As demonstrated by the success of the above cases, the Contra catheter (CC) with its the clip like configuration, once snugly nestled in the aortic bifurcation from the contralateral femoral approach, could be harnessed to provide a stable platform to partially or completely burrow through a PICTO obviating the need for the usual simultaneous arm approach typically employed by most operators to gain more purchase from above. Another approach that has been described for such cases involves use of a brachial approach with a 7Fr system with contralateral Iliac balloon occlusion for support [6,9]. Our approach is simpler and avoids balloon occlusion for support and brachial access with their associated risks. Our approach is also less risky than a “pure” retrograde approach from the ipsilateral femoral as it is easier to confirm position in the true lumen in the Aorta and can lower the risk of perforation or dissection at the distal Aorta [10] without requiring complicated imaging guided reentry devices [8]. This approach is also less aggressive and worth attempting before trying more radical methods such as stiff end of wires and sharp needles as described in other reports [7]. There are additional factors that may have contributed to the success in the described cases. The presence of calcification, absence of a stump, and retrograde approach, have all been described as predictors of failure [11]. The occlusions described were not heavily calcified and the amount of support provided by the CC may not be sufficient in cases with a more recalcitrant proximal cap. The success of this technique also rests on the ability to position the CC in the Iliac bifurcation with a snug fit and can be complicated by cases with unfavorable anatomy such as those with ostial flush occlusions and excessive angulation. In the first case described above, the CC was successful despite the occlusion being located in a very proximal portion of the Iliac as the CC was able to snugly fit in the distal Aorta.
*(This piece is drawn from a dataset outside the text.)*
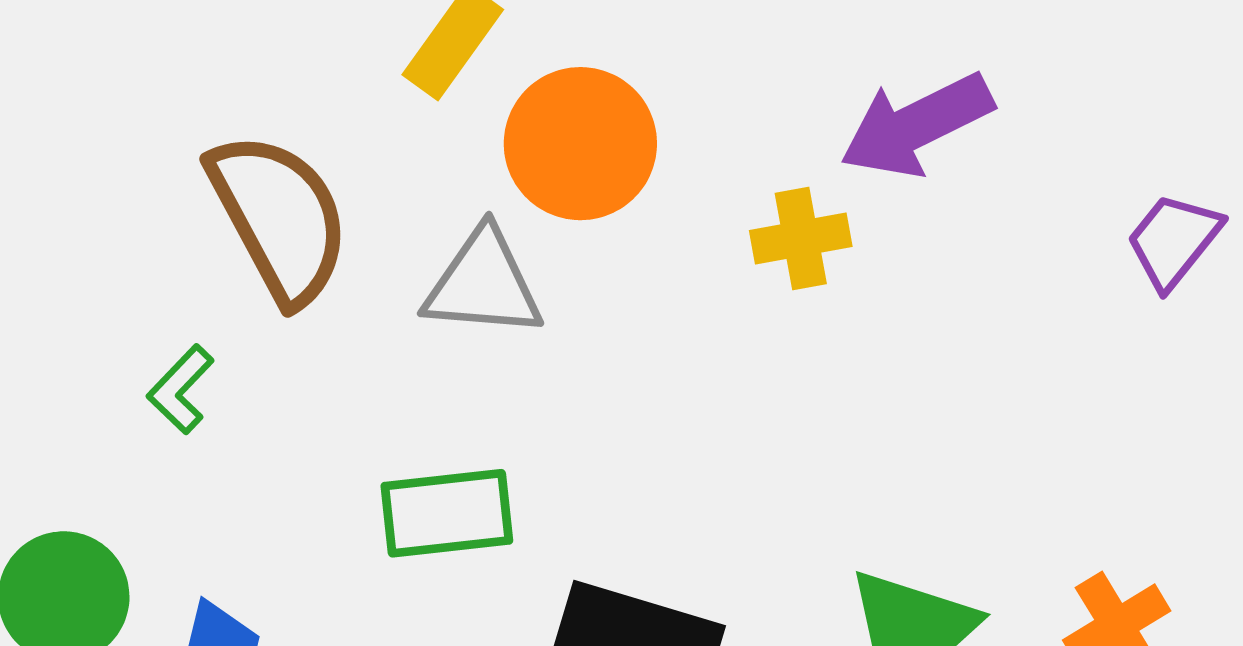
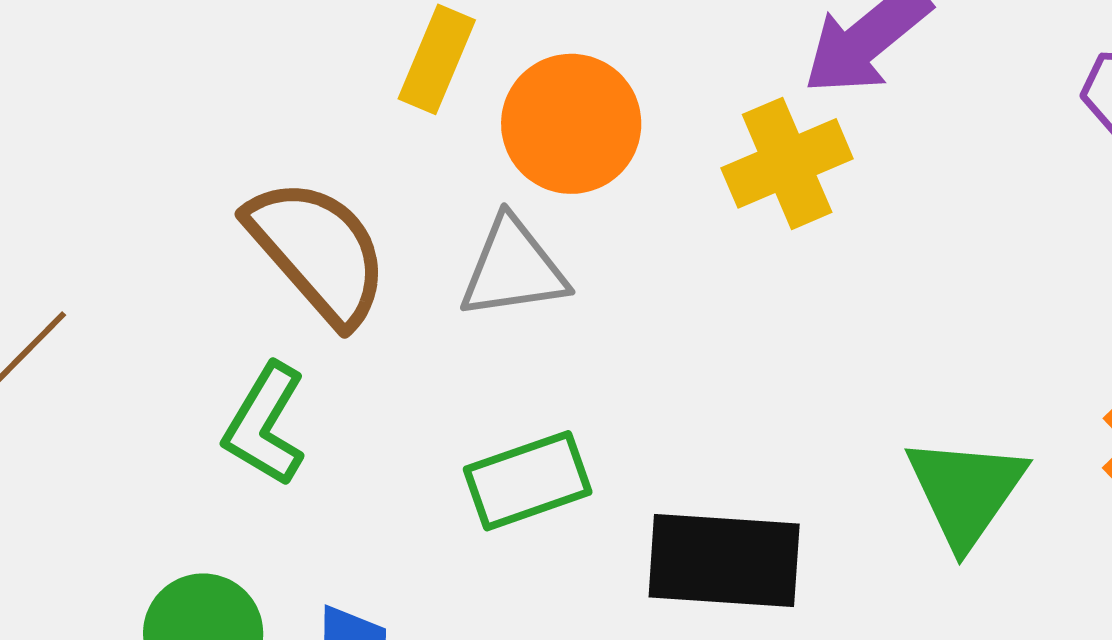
yellow cross: (801, 239) -> (787, 163), size x1.4
green L-shape: (181, 389) -> (265, 425), size x1.5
As demonstrated in the above cases, this technique can be especially useful in cases where a retrograde approach via the distal cap is unsuccessful and enters a subintimal plane as seen in figure 1B and 3B. In these cases aggressive attempts at retrograde crossing can be disastrous due to the risk of Iliac perforation. The major advantage of this technique is that it avoids an additional upper extremity access and can also assist in treating further stenoses distal to the Iliac in the same setting which may not be possible via a radial approach. The development of a CC with even more elastic recoil and grip may further facilitate this simpler approach to PICTO recanalization. Additional studies are required to evaluate predictors of success with this approach such as duration of occlusion and favorable anatomical factors.

Conclusion

The clip-like configuration and action of the commonly used CC may provide adequate support to tackle a PICTO from the contralateral CFA obviating the need for a simultaneous arm approach. The approach described with CC is simple, affordable and less invasive than other options and can be a valuable technique in the algorithm of endovascular approaches to PICTO recanalization.

Acknowledgment

The authors would like to thank Dr Mohammad Al- Madani for assistance with cases and comments and Dr. Gail Baker for her assistance in the follow up care of the patients.